Das Mysterium der verbotenen Arbeit…
Als ich diese Schlussfolgerungen in der Sonntagsschule äußerte wurde ich eines besseren belehrt. Diese mutigen Heldinnen der Arbeiterklasse waren verachtenswürdig und verdammt. Man durfte nicht einmal über sie sprechen. Die Reaktionen der Erwachsenen waren so extrem, dass sie alleine für sich einen kompletten Studiengang darstellten: Mein Vater schlug meine Mutter, weil er davon ausging, sie hätte mir das alles eingeflüstert; meine Mutter meldete mich an den Kirchenrat, damit dieser erzieherisch eingreife… Ich beschloss fortan, den Mund zu halten. Nicht jedoch aufzuhören zu denken.
Schnitt: Deutschland 2010
Als der ehemaliger Verteidigungsminister (und Baron, und was auch immer) 2010 im Fernsehen verkündete, der Einsatz in Afghanistan sei einem Kriegsdienst gleich zu setzen, und es solle für die SoldatInnen Orden und Auszeichnungen geben erschien mir das sofort schlüssig: „It´s a rotten job,“ dachte ich mir „but somebody´s got to do it“. Nach kurzem Überlegen erkannte ich aber, dass es in Kriegsgebieten einen noch härteren Sch***jobs gibt. Zuerst, so dachte ich mir, sollte es Orden und Auszeichnungen für die dort tätigen minderjährigen Zwangsprostituierten geben. Und in jeder Stadt (mindestens) ein Denkmal.
Geht Gar Nicht
Aber was macht Sexwork zu einem so harten Job? Was ist gerade an diesem Beruf, das sich nicht modernisieren, sich nicht zivilisieren lässt? Ob legal oder verboten, SexworkerInnen werden in ihren Arbeitsverhältnissen größtenteils irgendwo zwischen Milch- und Schlachtvieh angesiedelt. Aber Vieh ist nicht Mensch – und da liegt das Problem. Es geht nicht eigentlich um Sexkauf, sondern um Austoben von Frauenhass und Frauenverachtung, also Gewalt. Kein Wunder, dass das Bündnis „Stop Sexkauf“ die Bundesrepublik Deutschland „wegen Legalisierung der Prostitution verklagen will.

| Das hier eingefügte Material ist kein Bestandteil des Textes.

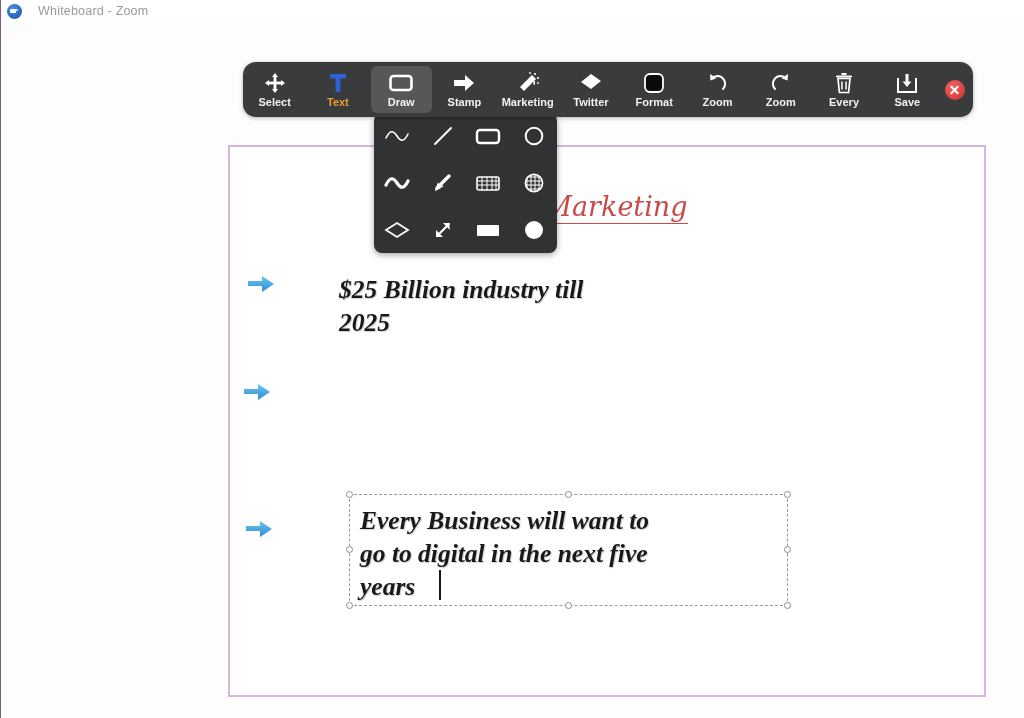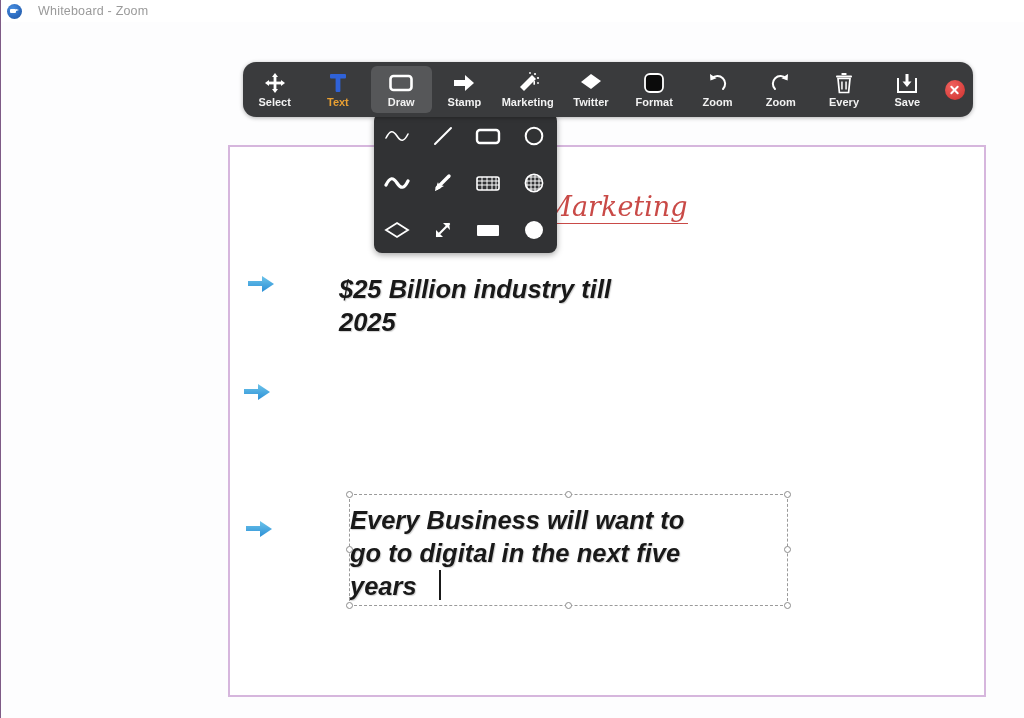"$25 Billion industry till" .bullet-text { font-family: Liberation Sans, sans-serif -> Liberation Serif, serif }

Zwangsprostitution und Sexwork
Warum ist Sexwork keine normale Dienstleistung? Ärztinnen, Rechtsanwältinnen und Verwaltungsangestellte werden weder in Schweinehochhäusern noch in Legebatterien gehalten. Sie haben keine Flatrates sondern werden nach Tarif bezahlt. Im Mai dieses Jahres gründete die Neuseeländerin Antonia Murphy ein „ethical brothel“, mit unterstützender und respektvoller Arbeitsatmosphäre. Sie musste aber feststellen, dass sie keine Stellenanzeigen in der Presse – egal ob print oder online – setzen durfte. „Putzen, Kellnern oder Callcenter-Jobs hätte ich reinsetzen dürfen“ sagte sie im Interview mit der NZ Herald, „Ich biete 11 mal soviel wie diese Mindestlohnjobs: Die Frauen sollten wenigstens die Wahl haben!“
ProstSchG – Prostitutionsgesetz 2017
Ab 1. Juli 2017 tritt das neue Prostitutionsschutzgesetz in Kraft. „Mit der Einführung von Mindestanforderungen an Prostitutionsstätten werden die Arbeitsbedingungen vor Ort verbessert und die Betreibenden stärker in die Verantwortung genommen. Kriminelle Ausbeutung von Prostituierten, menschenunwürdige Geschäftsmodelle, Gewalt – all das soll künftig früher erkannt und verhindert werden.“ schreibt dazu das zuständige Bundesministerium (BMFSFJ). Aber schon jetzt sind sowohl Gegnerinnen als auch Befürworterinnen von Sexwork strikt dagegen: Es mache nichts besser aber vieles schlimmer, sagen sie – ausnahmsweise – einstimmig.